A little science for Monday evening:

I understand the falling off of a complete parallel that is necessary to analogies; but, there is a point towards perpendicularity wherein an analogy becomes useless.  Problem is, to understand whether an analogy is appropriately parallel, one must understand the substance of the two analogized items.  I don’t, in the forthcoming instance; so any help in the matter is appreciated.

The following is the general analogy for gravity in general relativity, courtesy of Stanford’s Gravity Probe B project:

This is the core of Einstein’s theory of general relativity, which is often summed up in words as follows: “matter tells spacetime how to curve, and curved spacetime tells matter how to move”. A standard way to illustrate this idea is to place a bowling ball (representing a massive object such as the sun) onto a stretched rubber sheet (representing spacetime). If a marble is placed onto the rubber sheet, it will roll toward the bowling ball, and may even be put into “orbit” around the bowling ball. This occurs, not because the smaller mass is “attracted” by a force emanating from the larger one, but because it is traveling along a surface which has been deformed by the presence of the larger mass. In the same way gravitation in Einstein’s theory arises not as a force propagating through spacetime, but rather as a feature of spacetime itself.
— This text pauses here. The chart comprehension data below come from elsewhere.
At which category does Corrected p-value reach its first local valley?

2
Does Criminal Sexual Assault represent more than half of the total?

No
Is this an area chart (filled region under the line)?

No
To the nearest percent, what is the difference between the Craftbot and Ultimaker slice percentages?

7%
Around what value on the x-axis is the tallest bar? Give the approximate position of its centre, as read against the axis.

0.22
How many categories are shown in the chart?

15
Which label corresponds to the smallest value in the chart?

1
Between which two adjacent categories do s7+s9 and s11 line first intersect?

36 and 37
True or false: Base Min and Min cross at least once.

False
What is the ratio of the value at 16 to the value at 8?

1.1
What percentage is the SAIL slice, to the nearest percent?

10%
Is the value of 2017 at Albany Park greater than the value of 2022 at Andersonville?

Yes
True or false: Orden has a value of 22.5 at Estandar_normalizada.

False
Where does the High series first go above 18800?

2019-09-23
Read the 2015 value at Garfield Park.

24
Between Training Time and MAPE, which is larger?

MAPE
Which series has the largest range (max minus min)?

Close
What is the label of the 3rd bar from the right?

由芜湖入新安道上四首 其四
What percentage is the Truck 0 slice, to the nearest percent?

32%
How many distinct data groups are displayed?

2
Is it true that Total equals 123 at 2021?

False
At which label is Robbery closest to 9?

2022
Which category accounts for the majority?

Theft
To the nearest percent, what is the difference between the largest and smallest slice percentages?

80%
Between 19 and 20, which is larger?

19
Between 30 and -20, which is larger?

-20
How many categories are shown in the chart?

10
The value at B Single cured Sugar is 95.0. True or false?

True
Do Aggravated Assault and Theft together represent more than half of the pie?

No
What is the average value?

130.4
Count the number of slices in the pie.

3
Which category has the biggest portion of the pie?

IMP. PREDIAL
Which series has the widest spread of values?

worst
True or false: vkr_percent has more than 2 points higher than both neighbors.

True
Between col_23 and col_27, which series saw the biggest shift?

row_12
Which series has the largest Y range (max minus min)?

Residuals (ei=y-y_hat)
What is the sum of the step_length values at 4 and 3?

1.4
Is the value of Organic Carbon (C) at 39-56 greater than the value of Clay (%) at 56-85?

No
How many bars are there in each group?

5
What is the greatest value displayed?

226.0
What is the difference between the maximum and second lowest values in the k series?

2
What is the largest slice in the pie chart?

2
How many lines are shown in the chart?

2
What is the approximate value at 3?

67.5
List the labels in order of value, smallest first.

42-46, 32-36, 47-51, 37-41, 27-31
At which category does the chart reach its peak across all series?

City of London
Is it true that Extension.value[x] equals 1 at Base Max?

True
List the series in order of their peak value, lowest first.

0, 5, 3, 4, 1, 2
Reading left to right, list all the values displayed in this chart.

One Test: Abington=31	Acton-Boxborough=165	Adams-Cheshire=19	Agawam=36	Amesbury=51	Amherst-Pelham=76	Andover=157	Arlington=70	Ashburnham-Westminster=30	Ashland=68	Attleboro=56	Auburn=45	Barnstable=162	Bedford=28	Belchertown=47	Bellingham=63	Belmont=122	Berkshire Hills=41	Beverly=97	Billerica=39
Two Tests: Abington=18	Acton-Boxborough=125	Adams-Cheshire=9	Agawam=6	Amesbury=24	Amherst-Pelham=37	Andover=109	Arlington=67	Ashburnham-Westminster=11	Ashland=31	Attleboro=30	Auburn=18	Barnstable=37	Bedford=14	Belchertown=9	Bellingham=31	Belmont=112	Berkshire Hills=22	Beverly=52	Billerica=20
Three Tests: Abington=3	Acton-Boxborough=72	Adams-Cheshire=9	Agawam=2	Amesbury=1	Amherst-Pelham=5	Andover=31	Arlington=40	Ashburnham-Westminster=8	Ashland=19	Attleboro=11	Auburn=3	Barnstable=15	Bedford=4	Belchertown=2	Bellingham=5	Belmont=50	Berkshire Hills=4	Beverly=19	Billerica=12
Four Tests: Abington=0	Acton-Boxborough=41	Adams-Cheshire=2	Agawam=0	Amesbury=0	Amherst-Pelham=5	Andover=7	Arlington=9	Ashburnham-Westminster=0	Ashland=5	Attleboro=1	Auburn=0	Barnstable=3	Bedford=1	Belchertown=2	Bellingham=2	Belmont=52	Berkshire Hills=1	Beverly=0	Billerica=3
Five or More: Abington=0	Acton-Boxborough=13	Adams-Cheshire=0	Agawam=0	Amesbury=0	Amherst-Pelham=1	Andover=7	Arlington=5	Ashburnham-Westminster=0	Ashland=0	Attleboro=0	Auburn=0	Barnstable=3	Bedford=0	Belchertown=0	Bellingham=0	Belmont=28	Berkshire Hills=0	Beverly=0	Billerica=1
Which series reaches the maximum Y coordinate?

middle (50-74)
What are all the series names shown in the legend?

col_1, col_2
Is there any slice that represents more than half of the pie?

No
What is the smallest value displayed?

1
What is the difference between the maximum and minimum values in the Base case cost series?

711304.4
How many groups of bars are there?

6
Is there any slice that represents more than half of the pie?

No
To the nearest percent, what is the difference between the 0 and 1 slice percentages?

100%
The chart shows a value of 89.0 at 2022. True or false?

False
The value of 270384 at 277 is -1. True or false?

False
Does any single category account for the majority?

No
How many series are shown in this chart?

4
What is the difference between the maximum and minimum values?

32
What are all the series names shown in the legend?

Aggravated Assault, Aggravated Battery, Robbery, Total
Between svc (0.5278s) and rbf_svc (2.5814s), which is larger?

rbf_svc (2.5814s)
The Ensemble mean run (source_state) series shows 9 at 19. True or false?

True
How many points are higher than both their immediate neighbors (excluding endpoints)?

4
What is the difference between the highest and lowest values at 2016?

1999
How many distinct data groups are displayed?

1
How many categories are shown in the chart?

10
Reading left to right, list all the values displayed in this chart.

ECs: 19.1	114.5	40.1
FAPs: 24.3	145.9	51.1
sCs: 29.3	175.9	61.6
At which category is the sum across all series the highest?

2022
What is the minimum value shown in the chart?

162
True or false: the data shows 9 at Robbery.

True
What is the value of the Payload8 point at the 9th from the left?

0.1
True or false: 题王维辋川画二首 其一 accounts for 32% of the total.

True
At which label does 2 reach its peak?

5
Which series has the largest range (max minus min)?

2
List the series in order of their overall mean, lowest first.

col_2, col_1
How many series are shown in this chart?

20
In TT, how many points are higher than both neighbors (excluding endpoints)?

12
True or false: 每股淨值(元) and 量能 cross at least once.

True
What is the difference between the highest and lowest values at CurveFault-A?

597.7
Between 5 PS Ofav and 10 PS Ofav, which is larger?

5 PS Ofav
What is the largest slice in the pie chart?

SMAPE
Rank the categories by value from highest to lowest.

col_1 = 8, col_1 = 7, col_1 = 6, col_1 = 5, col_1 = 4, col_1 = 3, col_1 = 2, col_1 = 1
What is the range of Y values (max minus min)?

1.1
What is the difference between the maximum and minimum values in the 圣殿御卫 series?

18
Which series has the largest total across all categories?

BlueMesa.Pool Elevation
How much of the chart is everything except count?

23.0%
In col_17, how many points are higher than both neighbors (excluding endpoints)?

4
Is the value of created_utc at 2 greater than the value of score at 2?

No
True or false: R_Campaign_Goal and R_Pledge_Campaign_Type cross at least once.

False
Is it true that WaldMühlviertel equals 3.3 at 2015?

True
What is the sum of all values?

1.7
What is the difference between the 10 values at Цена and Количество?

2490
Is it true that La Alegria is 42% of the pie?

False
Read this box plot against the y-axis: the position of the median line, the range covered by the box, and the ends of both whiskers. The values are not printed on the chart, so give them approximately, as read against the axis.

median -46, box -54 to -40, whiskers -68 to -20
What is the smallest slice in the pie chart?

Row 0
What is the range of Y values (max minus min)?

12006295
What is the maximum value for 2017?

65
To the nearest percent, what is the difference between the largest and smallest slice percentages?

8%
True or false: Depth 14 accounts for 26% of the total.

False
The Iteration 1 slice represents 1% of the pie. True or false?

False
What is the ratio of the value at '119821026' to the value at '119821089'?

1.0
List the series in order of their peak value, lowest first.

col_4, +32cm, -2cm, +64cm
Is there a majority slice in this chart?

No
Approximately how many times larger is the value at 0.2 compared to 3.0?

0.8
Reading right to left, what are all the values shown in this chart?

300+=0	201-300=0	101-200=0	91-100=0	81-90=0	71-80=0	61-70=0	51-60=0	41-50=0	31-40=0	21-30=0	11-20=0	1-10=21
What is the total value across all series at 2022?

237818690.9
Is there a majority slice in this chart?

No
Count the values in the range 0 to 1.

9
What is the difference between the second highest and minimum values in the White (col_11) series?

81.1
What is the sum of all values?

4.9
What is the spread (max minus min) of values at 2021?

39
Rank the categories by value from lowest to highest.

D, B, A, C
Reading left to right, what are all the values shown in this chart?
I frequently see that analogy as the counter to Newton’s non-explanation for gravity; wherein gravity is simply a force that objects exert, increasing by mass.  Rather, gravity is a result of objects bending spacetime.

My difficulty is that, for something to bend like a trampoline, it needs to have atoms bound together that hold up and stretch under the weight of an object.  It must, in other words, by physical.  Is spacetime a physical thing upon which the sun and planets sit?  I suppose, if it is not, the analogy loses me.

Anyway – after googling that for a little while, I was amused that there exists a company that provides trampolines for parties – it’s called the Anti-Gravity Trampoline.